Camera metadata records:
- Opening Delimiter -
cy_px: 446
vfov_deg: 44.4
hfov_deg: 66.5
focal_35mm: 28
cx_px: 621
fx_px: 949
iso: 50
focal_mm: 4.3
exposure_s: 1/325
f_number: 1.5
- Closing Delimiter -
- Opening Delimiter -
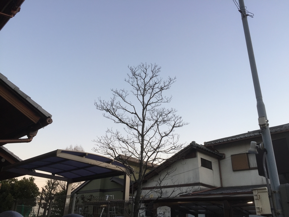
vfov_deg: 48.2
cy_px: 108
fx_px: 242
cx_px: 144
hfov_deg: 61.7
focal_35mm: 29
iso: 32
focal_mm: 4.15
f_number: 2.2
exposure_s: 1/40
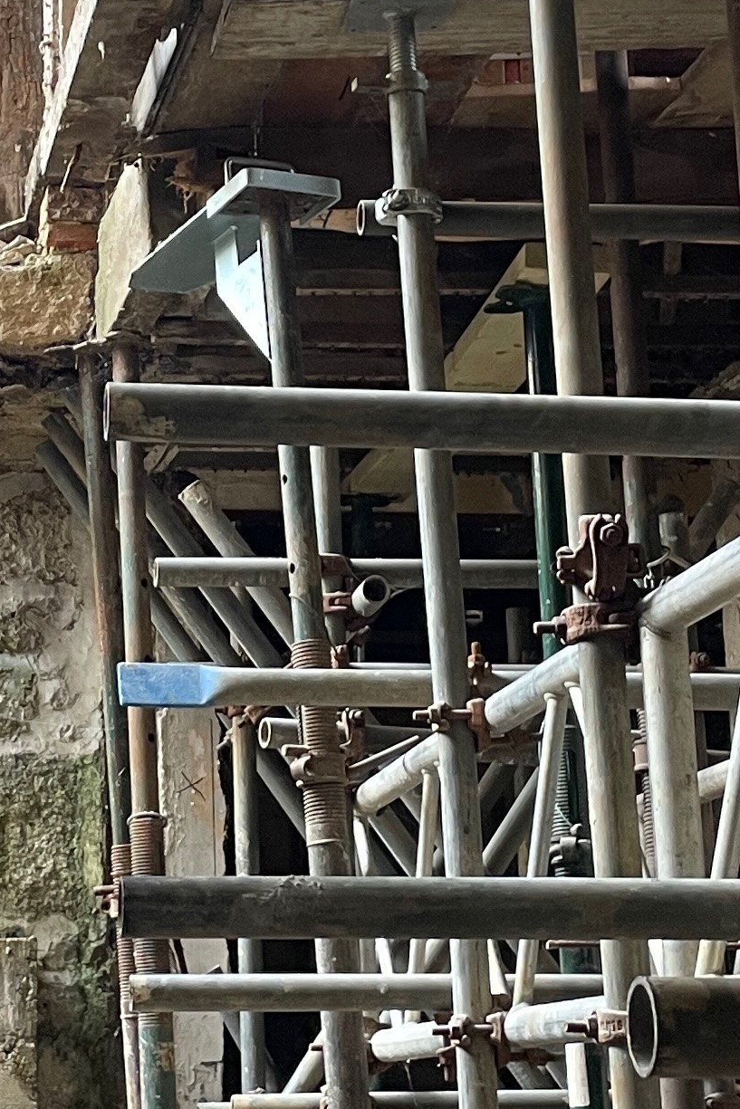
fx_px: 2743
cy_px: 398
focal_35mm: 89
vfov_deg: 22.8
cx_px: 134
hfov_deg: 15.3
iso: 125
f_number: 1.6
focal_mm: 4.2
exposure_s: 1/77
- Closing Delimiter -
■ About this task ■
Transcribe each line of the data above, unaltered, from the one where "focal_35mm: 89" appears to the one where "exposure_s: 1/77" appears, inclusive of both.

■ Problem solution ■
focal_35mm: 89
vfov_deg: 22.8
cx_px: 134
hfov_deg: 15.3
iso: 125
f_number: 1.6
focal_mm: 4.2
exposure_s: 1/77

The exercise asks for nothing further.